L’analyse des dispositifs de surveillance en santés humaine et animale a montré plusieurs failles dont un intérêt limité des vétérinaires canins pour la santé publique vétérinaire. Cet intérêt mériterait d’être renforcé afin de garantir leur réactivité dans un contexte de zoonose émergente. Un déficit d’exploration d’une possible origine animale lors des enquêtes conduites par les agences régionales de santé autour de clusters de cas humains se conjugue à l’absence de cadre d’action pour les directions départementales de la protection des populations face à des cas humains ou animaux d’une zoonose non réglementée.

La mission a également examiné le rôle potentiel des laboratoires de diagnostic et de référence ainsi que des équipes de recherche dans la détection précoce d’une zoonose émergente.

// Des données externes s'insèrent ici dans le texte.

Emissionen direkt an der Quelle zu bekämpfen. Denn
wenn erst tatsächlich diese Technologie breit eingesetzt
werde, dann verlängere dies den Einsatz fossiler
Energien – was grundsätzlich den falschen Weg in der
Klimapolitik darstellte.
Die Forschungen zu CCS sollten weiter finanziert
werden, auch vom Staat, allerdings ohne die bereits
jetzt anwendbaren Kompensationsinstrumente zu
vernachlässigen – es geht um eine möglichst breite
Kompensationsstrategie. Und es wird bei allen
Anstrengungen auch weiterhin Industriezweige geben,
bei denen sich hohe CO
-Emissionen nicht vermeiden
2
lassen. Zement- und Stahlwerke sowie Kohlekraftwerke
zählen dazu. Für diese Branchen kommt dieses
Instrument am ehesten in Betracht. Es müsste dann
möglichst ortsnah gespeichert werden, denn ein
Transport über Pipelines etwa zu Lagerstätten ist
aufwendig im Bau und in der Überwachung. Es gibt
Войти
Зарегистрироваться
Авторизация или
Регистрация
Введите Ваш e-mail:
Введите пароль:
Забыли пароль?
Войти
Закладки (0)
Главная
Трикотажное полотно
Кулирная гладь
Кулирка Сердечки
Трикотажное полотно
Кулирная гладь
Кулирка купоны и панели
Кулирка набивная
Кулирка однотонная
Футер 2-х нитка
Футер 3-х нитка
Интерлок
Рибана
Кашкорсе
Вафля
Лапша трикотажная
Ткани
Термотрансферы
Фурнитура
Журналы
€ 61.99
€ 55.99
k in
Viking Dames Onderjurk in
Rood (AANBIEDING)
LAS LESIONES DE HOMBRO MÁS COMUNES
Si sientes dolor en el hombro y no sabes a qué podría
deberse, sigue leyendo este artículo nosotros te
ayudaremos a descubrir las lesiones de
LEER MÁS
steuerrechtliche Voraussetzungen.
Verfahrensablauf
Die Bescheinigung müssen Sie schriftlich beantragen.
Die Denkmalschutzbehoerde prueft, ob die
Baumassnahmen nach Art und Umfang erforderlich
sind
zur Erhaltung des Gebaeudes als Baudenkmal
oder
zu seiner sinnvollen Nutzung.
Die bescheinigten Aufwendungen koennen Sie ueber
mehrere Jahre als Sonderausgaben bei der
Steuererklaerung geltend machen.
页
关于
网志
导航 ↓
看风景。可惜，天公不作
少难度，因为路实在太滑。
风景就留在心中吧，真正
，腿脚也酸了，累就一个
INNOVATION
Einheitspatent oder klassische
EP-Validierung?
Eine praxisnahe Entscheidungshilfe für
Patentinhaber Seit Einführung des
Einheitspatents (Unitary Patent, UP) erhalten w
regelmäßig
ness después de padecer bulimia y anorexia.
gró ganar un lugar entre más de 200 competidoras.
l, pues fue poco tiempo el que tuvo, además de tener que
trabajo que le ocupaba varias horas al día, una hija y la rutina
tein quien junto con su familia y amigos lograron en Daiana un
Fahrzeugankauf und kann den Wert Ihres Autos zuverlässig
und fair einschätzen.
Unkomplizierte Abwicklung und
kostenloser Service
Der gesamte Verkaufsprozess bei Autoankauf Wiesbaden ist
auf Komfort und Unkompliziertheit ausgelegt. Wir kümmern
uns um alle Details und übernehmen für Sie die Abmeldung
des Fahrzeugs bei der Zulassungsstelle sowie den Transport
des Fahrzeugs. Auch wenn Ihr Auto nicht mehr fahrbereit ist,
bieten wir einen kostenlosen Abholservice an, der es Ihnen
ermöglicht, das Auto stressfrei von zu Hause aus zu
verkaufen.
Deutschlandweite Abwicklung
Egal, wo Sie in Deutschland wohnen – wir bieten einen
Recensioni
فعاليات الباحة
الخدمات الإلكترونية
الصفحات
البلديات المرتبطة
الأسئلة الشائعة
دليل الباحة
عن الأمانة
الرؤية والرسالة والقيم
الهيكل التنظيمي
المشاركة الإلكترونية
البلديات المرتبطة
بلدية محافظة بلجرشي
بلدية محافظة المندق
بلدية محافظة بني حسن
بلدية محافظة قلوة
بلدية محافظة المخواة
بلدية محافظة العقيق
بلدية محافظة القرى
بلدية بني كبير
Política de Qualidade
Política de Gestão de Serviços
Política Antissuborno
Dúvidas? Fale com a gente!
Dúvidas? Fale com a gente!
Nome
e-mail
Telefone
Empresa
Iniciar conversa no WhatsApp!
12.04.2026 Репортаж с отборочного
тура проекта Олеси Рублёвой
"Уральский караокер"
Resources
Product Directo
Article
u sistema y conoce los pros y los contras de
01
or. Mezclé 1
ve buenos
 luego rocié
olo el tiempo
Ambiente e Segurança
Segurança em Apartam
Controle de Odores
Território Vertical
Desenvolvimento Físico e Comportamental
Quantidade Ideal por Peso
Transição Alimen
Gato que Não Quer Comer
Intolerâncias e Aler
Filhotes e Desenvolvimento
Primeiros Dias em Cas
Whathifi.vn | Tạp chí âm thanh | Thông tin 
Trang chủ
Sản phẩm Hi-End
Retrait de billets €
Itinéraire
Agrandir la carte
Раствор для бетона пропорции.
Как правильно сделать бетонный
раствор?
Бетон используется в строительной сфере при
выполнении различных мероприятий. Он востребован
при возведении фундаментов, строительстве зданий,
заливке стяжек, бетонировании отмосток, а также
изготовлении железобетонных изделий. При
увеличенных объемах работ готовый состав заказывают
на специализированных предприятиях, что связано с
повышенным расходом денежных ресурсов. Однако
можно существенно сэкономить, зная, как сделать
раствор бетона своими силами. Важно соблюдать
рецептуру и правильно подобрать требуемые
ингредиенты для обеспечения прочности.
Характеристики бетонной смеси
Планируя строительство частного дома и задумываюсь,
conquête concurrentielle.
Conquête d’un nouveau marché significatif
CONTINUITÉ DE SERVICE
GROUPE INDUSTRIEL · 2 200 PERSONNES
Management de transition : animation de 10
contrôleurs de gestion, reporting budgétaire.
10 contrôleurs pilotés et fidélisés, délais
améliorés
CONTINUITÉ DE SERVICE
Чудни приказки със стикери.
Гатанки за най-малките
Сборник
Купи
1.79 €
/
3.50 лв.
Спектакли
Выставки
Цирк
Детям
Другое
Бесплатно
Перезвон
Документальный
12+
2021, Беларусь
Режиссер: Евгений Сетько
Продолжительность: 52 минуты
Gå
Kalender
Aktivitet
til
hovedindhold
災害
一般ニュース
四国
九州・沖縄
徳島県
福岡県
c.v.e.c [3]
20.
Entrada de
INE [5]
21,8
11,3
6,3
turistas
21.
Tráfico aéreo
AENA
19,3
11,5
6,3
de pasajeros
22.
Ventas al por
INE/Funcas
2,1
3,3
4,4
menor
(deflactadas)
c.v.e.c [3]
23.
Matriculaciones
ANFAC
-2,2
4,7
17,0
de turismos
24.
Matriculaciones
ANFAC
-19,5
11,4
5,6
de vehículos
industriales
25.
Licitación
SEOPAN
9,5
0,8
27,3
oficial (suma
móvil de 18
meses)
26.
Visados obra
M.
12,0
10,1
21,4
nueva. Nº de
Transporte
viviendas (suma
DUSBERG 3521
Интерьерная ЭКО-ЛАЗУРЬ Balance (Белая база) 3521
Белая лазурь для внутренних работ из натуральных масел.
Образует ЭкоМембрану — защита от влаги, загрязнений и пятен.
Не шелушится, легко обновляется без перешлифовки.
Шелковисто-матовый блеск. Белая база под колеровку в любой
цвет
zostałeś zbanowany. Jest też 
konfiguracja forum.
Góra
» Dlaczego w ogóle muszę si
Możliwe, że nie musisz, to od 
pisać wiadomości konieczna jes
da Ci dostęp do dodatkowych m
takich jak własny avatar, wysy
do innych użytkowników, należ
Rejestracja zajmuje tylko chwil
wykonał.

Au regard des prérequis identifiés pour la création d’un réseau de surveillance des maladies des espèces de compagnie, la mission a examiné le projet de réseau d’épidémiosurveillance pour animaux de compagnie (RESPAC) porté par l’Association française des vétérinaires pour animaux de compagnie. Elle identifie comme points d’attention :

  • la composition du comité de pilotage et des sources de financement de ce futur réseau non définies ;
  • la non prise en compte de l’intérêt de l’appui de la plateforme d’épidémiosurveillance en santé animale dans son montage et son fonctionnement ;
  • la non détermination des modalités d’association des données sanitaires et d’identification ni des rôles respectifs du Conseil national de l’ordre des vétérinaires et d’Ingenium Animalis, organisme délégataire en charge de l’identification des carnivores.

La possibilité d’adapter le système d’information d’un réseau étranger dédié aux espèces de compagnie mériterait une étude approfondie.

Pour préparer la coordination des acteurs de santés animale et humaine en temps de crise, les services concernés devront s’entraîner à des exercices construits sur la base du scénario Covid-19 intégrant une participation des carnivores domestiques à la transmission. A cette fin, plusieurs chantiers de réflexion devront être ouverts avec les parties prenantes sur :

  • la traçabilité des mouvements des espèces de compagnie sous-tendue par une identification efficace ;
  • la définition d’un cadre juridique permettant d’intervenir sur les animaux chez les particuliers et prenant en compte la dimension émotionnelle générée par ces interventions ;
  • le devenir des animaux (soins, euthanasie) et ses critères décisionnels, conditions de mise en œuvre et d’acceptation ;
  • le recensement des installations disponibles pour l’isolement des animaux et la recherche de solutions complémentaires ;
  • l’organisation d’une communication adaptée autour de tous ces sujets.